• _EXERCISE DIRECTIONS_: The records that follow must be repeated verbatim, every one of them.

• _MATERIAL PROVIDED_:
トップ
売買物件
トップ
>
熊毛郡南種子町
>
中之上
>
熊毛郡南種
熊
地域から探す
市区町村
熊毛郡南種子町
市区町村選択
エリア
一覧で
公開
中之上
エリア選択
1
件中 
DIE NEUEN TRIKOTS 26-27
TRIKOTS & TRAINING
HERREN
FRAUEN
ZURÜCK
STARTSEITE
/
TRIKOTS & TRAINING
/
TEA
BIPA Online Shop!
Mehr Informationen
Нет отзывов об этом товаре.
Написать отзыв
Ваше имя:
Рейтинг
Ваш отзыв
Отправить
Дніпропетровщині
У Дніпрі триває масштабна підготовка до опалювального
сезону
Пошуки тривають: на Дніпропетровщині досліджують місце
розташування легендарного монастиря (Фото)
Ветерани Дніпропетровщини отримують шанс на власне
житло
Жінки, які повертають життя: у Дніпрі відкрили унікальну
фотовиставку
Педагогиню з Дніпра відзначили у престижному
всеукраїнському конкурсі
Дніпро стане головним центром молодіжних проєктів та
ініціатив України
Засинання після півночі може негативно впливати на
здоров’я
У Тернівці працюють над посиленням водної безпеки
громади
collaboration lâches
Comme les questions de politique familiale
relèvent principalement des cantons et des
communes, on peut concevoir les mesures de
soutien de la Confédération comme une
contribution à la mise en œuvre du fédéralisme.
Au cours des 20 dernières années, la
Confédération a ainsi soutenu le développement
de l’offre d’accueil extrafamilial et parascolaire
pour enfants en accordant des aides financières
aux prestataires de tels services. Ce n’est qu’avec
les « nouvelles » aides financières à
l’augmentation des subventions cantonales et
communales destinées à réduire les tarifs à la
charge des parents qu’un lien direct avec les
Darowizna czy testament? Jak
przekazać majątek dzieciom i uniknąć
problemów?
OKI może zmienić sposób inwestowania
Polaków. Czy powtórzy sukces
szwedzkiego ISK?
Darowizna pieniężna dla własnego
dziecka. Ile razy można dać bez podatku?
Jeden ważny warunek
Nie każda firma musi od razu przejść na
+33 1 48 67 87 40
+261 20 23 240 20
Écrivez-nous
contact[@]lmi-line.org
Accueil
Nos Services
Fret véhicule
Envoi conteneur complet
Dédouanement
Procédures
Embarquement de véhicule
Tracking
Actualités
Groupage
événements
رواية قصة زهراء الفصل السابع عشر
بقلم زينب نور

• _EXERCISE RESULT_:
トップ
売買物件
トップ
>
熊毛郡南種子町
>
中之上
>
熊毛郡南種
熊
地域から探す
市区町村
熊毛郡南種子町
市区町村選択
エリア
一覧で
公開
中之上
エリア選択
1
件中 
DIE NEUEN TRIKOTS 26-27
TRIKOTS & TRAINING
HERREN
FRAUEN
ZURÜCK
STARTSEITE
/
TRIKOTS & TRAINING
/
TEA
BIPA Online Shop!
Mehr Informationen
Нет отзывов об этом товаре.
Написать отзыв
Ваше имя:
Рейтинг
Ваш отзыв
Отправить
Дніпропетровщині
У Дніпрі триває масштабна підготовка до опалювального
сезону
Пошуки тривають: на Дніпропетровщині досліджують місце
розташування легендарного монастиря (Фото)
Ветерани Дніпропетровщини отримують шанс на власне
житло
Жінки, які повертають життя: у Дніпрі відкрили унікальну
фотовиставку
Педагогиню з Дніпра відзначили у престижному
всеукраїнському конкурсі
Дніпро стане головним центром молодіжних проєктів та
ініціатив України
Засинання після півночі може негативно впливати на
здоров’я
У Тернівці працюють над посиленням водної безпеки
громади
collaboration lâches
Comme les questions de politique familiale
relèvent principalement des cantons et des
communes, on peut concevoir les mesures de
soutien de la Confédération comme une
contribution à la mise en œuvre du fédéralisme.
Au cours des 20 dernières années, la
Confédération a ainsi soutenu le développement
de l’offre d’accueil extrafamilial et parascolaire
pour enfants en accordant des aides financières
aux prestataires de tels services. Ce n’est qu’avec
les « nouvelles » aides financières à
l’augmentation des subventions cantonales et
communales destinées à réduire les tarifs à la
charge des parents qu’un lien direct avec les
Darowizna czy testament? Jak
przekazać majątek dzieciom i uniknąć
problemów?
OKI może zmienić sposób inwestowania
Polaków. Czy powtórzy sukces
szwedzkiego ISK?
Darowizna pieniężna dla własnego
dziecka. Ile razy można dać bez podatku?
Jeden ważny warunek
Nie każda firma musi od razu przejść na
+33 1 48 67 87 40
+261 20 23 240 20
Écrivez-nous
contact[@]lmi-line.org
Accueil
Nos Services
Fret véhicule
Envoi conteneur complet
Dédouanement
Procédures
Embarquement de véhicule
Tracking
Actualités
Groupage
événements
رواية قصة زهراء الفصل السابع عشر
بقلم زينب نور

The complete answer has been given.